The Book of Desire is a thing of beauty. It arrived wrapped in white and gold tissue, tied with natural string, packed in cardboard. These things matter. I thought someone had sent me a gift. Opening it was a ceremony. Keeping it will be a pleasure. And tucked between the covers were some postcards in Anna Morrison’s designs, so I can spread the love.
By now, I’d expect no less from Galley Beggar Press, who also published After Sappho. They remind us why paper books from people and places far off your radar are absolutely worth it.
The translator, Meena Kandasamy, addresses the violent phenomena of translation head on. Her decolonial, feminist introduction is fantastic. She charts the history of the Tamil language, and its survival against the odds – particularly in the power relations within India. The Kāmattu-p-pāl, the Book of Desire, is the third part of the Tirukkuṟaḷ by the poet Tiruvaḷḷuvar. This key text in Tamil literature is more than two millennia old and has hundreds of male translations. Meena Kandasamy is the first woman to translate it into English. She stretches her translation beyond binaries, to make many-gendered possibilities for the lovers.
As you can see, the language looks glorious on the page – if the script defies you, there’s a transliteration facing the translation. Tamil (like Finnish) is agglutinative. You build meanings by adding little bits to words. So one of the pleasures of reading this is looking for matching, recurring, bits and seeing how they are glued together.

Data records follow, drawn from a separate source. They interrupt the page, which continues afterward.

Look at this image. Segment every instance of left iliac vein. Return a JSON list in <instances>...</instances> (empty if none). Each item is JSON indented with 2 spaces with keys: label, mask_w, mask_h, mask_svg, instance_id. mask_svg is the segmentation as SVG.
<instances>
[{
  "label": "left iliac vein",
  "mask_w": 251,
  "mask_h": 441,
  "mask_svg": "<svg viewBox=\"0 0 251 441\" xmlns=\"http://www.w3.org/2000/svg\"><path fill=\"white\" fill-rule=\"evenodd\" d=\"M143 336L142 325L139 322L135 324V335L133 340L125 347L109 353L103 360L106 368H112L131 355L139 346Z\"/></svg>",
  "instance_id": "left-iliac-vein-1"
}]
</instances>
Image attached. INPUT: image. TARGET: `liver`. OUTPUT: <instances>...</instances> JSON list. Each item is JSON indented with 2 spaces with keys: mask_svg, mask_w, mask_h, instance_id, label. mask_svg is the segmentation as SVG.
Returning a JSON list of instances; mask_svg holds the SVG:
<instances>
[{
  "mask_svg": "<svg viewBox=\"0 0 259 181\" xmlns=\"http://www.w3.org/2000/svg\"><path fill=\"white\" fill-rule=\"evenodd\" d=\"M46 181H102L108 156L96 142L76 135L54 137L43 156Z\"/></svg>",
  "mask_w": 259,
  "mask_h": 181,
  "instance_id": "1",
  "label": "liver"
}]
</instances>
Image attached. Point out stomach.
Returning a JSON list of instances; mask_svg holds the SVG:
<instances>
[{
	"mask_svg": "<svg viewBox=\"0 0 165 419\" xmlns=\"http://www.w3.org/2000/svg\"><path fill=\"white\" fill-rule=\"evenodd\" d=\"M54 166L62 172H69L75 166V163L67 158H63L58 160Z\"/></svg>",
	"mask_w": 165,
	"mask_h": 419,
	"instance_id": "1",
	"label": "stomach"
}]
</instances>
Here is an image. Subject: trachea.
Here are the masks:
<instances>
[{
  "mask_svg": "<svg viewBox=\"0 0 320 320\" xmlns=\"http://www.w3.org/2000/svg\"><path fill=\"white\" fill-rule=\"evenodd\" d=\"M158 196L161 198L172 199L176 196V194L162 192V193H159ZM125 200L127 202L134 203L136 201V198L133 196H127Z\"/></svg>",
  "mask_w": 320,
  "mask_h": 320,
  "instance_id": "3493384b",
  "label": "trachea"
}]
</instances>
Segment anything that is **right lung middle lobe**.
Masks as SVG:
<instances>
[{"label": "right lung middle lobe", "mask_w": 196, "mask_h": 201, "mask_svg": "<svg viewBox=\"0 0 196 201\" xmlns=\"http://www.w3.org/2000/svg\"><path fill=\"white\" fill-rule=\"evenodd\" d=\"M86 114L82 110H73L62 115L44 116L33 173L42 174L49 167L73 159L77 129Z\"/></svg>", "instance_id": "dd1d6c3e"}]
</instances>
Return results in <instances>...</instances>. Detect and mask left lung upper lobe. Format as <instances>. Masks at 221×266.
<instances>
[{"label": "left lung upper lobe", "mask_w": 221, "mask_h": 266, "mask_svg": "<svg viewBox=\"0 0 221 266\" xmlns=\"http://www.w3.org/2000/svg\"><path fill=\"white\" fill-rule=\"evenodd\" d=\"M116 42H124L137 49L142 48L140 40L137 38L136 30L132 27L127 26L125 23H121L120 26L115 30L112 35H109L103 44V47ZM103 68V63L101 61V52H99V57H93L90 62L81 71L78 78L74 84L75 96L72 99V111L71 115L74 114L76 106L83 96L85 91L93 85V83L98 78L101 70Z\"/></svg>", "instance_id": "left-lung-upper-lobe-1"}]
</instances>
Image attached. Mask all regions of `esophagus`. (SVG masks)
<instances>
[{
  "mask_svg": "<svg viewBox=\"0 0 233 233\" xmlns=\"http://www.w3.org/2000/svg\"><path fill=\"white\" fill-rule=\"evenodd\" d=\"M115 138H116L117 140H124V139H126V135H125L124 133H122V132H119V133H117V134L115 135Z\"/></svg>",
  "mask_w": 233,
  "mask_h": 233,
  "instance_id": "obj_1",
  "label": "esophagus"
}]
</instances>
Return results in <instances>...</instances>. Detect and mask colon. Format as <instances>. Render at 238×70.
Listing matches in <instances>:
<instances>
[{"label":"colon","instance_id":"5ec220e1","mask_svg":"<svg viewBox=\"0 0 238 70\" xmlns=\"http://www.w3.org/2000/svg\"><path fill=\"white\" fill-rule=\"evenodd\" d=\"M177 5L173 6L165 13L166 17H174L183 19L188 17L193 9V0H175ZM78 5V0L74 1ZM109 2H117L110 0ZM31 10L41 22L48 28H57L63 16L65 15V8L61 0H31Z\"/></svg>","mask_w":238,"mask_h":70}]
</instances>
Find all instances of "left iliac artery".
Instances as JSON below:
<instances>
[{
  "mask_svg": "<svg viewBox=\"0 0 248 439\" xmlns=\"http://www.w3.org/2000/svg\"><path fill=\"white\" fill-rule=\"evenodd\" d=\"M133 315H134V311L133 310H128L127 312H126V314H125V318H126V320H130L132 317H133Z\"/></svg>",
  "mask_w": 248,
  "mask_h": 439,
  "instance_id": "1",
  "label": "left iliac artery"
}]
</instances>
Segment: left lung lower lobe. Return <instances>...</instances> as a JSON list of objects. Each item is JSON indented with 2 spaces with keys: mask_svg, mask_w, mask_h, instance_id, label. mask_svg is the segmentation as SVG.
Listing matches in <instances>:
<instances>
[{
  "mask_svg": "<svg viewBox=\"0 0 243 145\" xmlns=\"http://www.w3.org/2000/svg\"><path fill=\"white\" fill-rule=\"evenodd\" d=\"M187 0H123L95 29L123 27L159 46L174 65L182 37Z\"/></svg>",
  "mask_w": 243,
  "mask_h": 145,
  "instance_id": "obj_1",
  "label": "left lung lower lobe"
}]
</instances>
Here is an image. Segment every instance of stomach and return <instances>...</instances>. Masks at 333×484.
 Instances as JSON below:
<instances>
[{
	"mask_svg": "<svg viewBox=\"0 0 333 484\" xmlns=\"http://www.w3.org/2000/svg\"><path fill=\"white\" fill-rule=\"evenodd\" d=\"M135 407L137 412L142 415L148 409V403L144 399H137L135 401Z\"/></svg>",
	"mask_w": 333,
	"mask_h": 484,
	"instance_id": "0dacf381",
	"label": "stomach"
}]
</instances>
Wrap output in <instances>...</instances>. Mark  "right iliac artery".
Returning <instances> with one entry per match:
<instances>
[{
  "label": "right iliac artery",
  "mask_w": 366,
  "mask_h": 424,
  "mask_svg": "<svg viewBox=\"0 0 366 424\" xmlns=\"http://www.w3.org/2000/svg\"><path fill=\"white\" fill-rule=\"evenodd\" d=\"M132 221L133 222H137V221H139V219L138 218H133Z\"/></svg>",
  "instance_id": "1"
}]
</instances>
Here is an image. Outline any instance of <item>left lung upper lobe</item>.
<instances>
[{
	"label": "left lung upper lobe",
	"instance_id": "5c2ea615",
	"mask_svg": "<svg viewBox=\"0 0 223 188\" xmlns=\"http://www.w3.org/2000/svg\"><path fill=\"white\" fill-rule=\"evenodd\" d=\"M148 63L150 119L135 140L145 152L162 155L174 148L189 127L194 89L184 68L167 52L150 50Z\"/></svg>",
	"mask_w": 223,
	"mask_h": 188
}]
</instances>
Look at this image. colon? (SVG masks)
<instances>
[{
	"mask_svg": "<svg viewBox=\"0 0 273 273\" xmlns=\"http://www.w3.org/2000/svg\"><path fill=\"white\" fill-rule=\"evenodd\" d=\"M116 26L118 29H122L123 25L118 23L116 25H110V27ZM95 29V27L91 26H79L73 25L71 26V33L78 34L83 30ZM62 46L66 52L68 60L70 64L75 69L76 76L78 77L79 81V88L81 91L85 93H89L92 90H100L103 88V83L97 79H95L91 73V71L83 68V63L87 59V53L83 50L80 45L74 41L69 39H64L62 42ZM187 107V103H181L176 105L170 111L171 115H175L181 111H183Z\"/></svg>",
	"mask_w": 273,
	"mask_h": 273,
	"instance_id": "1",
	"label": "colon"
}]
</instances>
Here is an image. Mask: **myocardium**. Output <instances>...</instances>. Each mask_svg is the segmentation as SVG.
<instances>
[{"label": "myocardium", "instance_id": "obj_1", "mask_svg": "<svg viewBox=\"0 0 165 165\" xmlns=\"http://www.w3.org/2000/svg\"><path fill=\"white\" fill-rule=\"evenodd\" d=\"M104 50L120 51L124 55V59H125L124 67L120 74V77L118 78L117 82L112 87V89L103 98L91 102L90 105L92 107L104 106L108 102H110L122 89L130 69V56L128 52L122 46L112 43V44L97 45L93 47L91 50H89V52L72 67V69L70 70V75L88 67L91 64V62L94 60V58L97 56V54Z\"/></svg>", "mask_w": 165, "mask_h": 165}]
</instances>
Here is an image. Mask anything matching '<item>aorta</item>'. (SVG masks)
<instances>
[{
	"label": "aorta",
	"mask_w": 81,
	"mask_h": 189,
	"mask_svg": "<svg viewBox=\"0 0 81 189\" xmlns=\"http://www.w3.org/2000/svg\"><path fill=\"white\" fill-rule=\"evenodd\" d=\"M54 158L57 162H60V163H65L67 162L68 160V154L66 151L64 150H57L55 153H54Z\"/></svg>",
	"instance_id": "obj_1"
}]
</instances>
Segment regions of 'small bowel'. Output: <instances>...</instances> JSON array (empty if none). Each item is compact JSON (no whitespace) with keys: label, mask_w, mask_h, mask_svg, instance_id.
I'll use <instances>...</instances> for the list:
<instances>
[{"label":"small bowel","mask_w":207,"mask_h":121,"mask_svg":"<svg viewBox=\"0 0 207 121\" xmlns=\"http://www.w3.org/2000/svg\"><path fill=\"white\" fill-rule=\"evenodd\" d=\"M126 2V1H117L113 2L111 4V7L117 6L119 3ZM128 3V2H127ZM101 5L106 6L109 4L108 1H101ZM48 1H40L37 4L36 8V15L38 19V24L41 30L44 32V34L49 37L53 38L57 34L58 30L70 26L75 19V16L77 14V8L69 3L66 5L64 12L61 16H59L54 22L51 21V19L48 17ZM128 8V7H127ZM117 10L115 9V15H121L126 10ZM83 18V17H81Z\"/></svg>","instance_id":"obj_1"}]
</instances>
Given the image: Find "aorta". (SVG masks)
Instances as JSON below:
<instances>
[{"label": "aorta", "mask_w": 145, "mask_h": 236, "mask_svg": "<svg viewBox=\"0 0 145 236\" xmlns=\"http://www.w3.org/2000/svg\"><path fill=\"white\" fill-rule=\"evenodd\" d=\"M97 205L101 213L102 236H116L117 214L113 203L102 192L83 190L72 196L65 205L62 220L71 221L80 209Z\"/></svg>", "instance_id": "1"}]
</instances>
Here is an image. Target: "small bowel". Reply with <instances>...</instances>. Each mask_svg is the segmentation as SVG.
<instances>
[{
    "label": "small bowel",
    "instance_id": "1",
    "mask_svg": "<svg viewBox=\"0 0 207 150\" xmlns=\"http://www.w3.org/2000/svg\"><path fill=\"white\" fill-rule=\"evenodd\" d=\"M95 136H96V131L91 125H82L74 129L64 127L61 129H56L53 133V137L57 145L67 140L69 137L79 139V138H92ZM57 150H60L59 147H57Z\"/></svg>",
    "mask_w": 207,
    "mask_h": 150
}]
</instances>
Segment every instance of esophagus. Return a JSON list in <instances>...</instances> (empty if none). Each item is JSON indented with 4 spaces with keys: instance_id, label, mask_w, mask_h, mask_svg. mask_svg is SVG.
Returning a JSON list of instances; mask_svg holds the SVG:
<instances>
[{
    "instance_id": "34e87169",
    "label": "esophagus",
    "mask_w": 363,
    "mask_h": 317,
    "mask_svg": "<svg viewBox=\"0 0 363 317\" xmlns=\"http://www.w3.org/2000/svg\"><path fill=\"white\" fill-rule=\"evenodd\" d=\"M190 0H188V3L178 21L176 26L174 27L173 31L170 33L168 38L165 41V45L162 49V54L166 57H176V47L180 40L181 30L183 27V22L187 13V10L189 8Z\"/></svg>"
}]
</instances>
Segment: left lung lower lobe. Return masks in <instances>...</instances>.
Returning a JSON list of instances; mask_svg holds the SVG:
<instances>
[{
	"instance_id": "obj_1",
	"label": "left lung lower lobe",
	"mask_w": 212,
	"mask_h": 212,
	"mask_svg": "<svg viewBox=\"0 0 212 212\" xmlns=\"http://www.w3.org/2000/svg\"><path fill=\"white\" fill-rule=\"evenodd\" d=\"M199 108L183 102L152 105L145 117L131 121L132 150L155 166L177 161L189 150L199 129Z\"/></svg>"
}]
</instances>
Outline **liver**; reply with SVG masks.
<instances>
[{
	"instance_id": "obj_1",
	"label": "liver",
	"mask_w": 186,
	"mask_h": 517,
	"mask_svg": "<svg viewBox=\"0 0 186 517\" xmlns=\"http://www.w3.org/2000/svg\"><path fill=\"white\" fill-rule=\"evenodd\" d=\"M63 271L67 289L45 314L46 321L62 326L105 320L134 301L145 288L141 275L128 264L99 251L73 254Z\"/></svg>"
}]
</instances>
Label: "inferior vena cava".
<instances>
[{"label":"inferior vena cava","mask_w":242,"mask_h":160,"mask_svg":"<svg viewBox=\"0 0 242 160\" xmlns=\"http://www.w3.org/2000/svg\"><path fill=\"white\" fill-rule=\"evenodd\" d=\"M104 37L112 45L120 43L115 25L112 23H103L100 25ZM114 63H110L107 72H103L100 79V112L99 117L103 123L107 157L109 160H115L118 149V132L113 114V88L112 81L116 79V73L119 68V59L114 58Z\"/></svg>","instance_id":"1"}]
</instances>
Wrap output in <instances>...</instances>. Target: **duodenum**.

The 250 kurals in the Book of Desire are on the pleasures of sex, renouncing shame, and… the delights of sulking:
When I said I loved her
more than anyone else,
she sulked, asking,
than whom, than whom?
After all, the point of the quarrel is to make up and make love. This translation is full of fire and longing. If you don’t get many physical books any more, make an exception for this one.